SEO writing has two small jobs that have huge consequences: choosing the right keywords and writing the meta description that earns the click. Both are perfect tasks for AI — short, structured, and pattern-driven. The trick is to organise keyword work around search intent, not raw volume, and to brief meta descriptions as ads, not summaries.
Most teams treat keyword research as a list-building exercise: feed a seed term to a tool, copy the highest-volume results, write articles around them. The reason this rarely works is that volume is a proxy — what really matters is whether the search intent matches what your business can deliver. AI is excellent at sorting keywords by intent if you ask it to. And meta descriptions, often left until the last second of the publishing process, are basically search-result ads — a separate copywriting task with its own rules.
Search queries map to four types of intent: navigational (the user wants a specific site), informational (the user wants to learn), commercial (the user is comparing options), and transactional (the user is ready to buy or sign up). Every keyword belongs to one type, and the type determines what kind of content can rank for it.
A common mistake is writing a blog post for a transactional keyword. "Buy noise cancelling headphones" is transactional — Google ranks product pages, not articles.
How to choose noise cancelling headphones
is informational — articles can rank. Same topic, two different intents, two different content types. AI is happy to classify intent if your prompt names the four buckets.
Weak prompt
Give me a list of 50 keywords about email marketing.
You will get 50 random phrases mixed across intents and difficulty levels. There is no plan, no grouping, no strategy. You still have to do the real work — sorting and prioritising — and AI just added noise rather than signal.
Use one prompt for intent-classified keyword research and a separate prompt for meta descriptions. Each does its job well.
Keyword research prompt
Act as an SEO strategist who has shipped content
plans for small B2B SaaS companies.
Topic area: email marketing automation for online
course creators.
Audience: Solo creators and small teams (under 5
employees) who already sell courses and want to
automate their email funnels.
Produce a keyword plan as follows:
1. 8 informational keywords (what the audience
would type to learn)
2. 6 commercial keywords (comparison, "best",
review-style)
3. 4 transactional keywords (close to buying)
4. 4 navigational keywords (brand-related, including
competitor names)
For each keyword, return:
- The keyword phrase
- Intent type (one of the four above)
- The content format that best matches the intent
(e.g. "long-form guide", "comparison post",
"landing page")
- One sentence describing the searcher's likely
state of mind
Avoid keywords with obviously high competition
(generic single-word terms).

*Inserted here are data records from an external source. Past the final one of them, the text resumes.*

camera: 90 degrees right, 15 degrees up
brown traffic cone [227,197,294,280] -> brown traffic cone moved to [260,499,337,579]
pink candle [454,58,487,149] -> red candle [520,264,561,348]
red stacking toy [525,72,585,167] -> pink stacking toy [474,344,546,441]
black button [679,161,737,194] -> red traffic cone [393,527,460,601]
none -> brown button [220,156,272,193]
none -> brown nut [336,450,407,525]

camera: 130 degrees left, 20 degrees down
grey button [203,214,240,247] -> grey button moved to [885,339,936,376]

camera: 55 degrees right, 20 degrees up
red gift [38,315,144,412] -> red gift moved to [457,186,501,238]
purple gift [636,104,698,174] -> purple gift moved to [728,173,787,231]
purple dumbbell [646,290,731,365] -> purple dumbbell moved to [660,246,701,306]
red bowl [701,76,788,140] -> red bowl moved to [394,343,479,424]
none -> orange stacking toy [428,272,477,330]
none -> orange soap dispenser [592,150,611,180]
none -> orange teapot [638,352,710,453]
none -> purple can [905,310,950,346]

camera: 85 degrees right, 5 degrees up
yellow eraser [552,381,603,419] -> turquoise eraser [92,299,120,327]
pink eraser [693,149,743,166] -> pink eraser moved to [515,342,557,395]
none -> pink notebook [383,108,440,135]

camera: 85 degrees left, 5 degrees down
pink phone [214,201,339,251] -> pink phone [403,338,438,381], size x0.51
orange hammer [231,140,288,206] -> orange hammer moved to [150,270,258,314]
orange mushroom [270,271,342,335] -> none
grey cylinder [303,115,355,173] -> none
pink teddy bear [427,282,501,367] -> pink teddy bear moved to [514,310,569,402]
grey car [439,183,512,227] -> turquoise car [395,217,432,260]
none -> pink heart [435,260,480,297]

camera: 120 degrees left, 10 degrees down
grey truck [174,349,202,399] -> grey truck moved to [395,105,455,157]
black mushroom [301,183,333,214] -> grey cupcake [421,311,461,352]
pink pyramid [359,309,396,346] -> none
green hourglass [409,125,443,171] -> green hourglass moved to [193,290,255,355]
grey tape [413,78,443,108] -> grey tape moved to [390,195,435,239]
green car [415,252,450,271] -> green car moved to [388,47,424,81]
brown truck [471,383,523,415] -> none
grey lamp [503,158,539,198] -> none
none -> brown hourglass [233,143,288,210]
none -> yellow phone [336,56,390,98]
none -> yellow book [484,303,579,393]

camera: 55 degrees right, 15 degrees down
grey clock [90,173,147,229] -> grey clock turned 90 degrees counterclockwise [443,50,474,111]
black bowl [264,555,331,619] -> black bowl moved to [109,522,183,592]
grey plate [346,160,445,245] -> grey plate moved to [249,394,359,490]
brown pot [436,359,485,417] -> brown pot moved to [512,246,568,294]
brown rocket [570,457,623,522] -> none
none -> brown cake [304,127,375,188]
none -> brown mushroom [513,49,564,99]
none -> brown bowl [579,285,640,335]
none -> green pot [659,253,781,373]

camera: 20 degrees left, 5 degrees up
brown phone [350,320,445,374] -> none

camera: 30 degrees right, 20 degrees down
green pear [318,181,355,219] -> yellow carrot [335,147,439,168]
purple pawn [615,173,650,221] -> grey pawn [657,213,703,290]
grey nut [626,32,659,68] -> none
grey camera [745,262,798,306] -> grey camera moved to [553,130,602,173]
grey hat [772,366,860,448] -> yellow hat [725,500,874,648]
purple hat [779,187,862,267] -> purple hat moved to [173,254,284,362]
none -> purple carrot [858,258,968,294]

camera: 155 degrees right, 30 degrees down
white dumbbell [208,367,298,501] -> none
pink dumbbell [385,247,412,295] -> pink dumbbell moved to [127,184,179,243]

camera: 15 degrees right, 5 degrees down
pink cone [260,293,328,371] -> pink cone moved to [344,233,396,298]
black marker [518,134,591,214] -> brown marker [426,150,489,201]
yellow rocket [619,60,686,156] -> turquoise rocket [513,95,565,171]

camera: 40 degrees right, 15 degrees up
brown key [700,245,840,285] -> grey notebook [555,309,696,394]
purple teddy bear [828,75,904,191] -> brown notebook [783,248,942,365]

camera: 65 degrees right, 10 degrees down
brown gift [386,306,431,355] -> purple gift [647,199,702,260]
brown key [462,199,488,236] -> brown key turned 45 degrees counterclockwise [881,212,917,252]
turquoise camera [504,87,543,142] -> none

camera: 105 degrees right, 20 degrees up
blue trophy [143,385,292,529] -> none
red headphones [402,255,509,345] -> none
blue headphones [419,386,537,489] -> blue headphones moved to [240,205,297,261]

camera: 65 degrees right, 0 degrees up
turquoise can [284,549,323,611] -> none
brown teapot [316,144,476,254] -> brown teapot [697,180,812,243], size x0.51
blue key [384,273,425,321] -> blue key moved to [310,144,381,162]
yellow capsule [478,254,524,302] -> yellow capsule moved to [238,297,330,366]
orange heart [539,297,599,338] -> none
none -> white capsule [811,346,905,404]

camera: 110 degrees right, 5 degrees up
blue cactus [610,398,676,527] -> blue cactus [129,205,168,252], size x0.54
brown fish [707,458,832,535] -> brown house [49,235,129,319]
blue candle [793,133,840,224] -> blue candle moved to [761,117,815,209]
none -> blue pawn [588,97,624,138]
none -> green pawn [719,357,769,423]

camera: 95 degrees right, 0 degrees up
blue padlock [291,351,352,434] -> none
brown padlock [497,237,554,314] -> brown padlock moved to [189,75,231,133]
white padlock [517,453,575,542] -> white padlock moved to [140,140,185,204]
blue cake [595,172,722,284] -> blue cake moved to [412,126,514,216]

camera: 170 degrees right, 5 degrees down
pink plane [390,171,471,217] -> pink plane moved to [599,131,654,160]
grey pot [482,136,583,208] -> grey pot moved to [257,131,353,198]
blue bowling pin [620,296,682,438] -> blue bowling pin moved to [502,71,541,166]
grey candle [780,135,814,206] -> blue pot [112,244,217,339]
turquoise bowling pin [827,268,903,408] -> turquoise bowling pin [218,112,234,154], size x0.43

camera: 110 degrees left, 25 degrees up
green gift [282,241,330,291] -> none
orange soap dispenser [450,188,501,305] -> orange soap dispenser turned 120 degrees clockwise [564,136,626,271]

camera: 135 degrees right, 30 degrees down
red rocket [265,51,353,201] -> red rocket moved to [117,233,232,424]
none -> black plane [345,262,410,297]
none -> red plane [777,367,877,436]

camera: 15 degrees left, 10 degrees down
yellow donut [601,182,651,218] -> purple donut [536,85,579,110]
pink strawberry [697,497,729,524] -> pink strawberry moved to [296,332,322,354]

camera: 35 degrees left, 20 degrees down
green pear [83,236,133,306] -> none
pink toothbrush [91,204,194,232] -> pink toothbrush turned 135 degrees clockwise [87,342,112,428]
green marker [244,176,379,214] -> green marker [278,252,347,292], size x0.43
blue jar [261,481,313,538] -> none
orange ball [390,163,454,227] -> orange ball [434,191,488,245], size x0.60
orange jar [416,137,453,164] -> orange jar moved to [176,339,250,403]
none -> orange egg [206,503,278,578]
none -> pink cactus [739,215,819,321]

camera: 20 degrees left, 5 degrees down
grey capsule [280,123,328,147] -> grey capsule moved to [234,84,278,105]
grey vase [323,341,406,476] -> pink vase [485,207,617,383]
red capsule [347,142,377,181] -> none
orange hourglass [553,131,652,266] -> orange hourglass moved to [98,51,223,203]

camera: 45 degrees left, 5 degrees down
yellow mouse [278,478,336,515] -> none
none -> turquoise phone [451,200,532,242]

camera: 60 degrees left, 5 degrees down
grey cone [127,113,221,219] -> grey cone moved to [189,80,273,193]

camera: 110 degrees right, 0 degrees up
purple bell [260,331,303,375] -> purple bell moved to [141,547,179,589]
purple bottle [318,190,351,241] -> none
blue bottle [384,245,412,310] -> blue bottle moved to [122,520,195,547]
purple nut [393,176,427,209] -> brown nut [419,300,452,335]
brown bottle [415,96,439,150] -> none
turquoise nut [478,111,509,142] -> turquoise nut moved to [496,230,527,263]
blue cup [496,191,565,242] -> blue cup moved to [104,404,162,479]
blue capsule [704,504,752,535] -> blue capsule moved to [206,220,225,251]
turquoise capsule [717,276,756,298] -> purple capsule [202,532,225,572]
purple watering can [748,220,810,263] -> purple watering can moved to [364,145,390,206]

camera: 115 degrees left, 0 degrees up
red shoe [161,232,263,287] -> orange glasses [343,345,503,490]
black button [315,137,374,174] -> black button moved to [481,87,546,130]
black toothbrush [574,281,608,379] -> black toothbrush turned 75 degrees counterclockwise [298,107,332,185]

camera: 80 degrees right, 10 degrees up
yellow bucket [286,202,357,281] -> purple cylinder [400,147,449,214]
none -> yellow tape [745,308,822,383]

Prefer 3–5 word
long-tail phrases.
Meta description prompt
Act as an SEO copywriter.
Write 3 meta description variations for the
following blog post.
Title: "How to Build a 5-Email Welcome Sequence
for Your Online Course"
Target keyword: "welcome email sequence for online
courses"
Content summary: A practical guide to mapping out
the 5 emails a new student should receive in their
first week, with examples and templates.
Constraints:
- Between 140 and 155 characters
- Include the target keyword naturally
- End with a benefit, not a feature
- One variation must use a question
- One variation must use a specific number
- No words: "comprehensive", "ultimate",
"everything you need to know"
Return as a numbered list with character count
for each.
The keyword plan returns a structured grid you can drop straight into a content calendar. The meta description prompt returns three short variations — one factual, one question-led, one number-led — each within the character limit. You pick the strongest and ship.
Tip: After AI produces the keyword plan, paste it back and ask: "Group these keywords into 3 content clusters and propose a pillar page for each cluster." This is the start of a topic-cluster SEO strategy, in one follow-up prompt.
Pick a topic relevant to your work and run the keyword research prompt. Then ask AI to group the keywords into 3 content clusters with a pillar page idea for each. Save the output as the start of a real content plan.
Take three blog posts you have already published and ask AI to write 3 meta description variations for each. Compare to your current meta descriptions and pick the strongest version for each post.
Ask AI: "For each keyword in the plan, suggest one related question that people might also search." This gives you a ready-made FAQ section and helps you target featured snippets.